The catastrophic failure of the floodwalls and levees that the corps had built took hundreds of lives and destroyed thousands of homes and businesses. Reviews by government and independent experts, as well as the corps itself, uncovered colossal blunders in the design and construction of the region's flood protection system.

Those fatal missteps are the best argument for an independent peer review of corps projects. They are also the reason why such a review remains vital and urgent, as the agency is rebuilding and upgrading our hurricane protection.

U.S. Sens. Russ Feingold and John McCain have reintroduced a bill they first proposed in Congress last session requiring peer review for corps projects costing more than $40 million. The review also would be conducted if requested by the governor in an affected state, the head of a federal agency or the secretary of the Army.
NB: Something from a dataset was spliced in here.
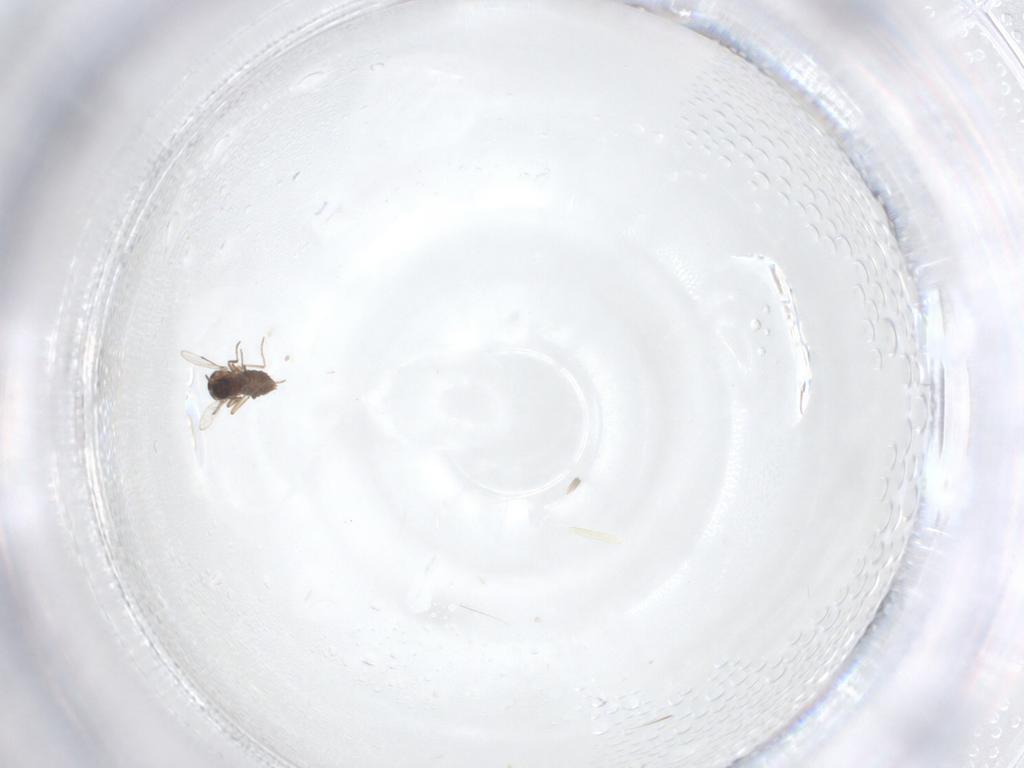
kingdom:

The main elements of their legislation were incorporated into a water resources bill that died in conference committee last year.

The Feingold-McCain proposal would create the type of oversight the agency needs. It would cover most of the corps' large projects and keep the review outside of agency's control. A sham reform offered by a competing proposal last year would have required a review in only a small number of projects and put the corps in charge of policing itself.

But Louisiana Sen. David Vitter is raising valid concerns about the Feingold-McCain plan that should be addressed. As proposed, projects would be reviewed individually, instead of as part of a system. That could repeat one of the flaws identified by the corps' own investigation of the levee failures, which concluded that New Orleans' hurricane protection was a system only in name.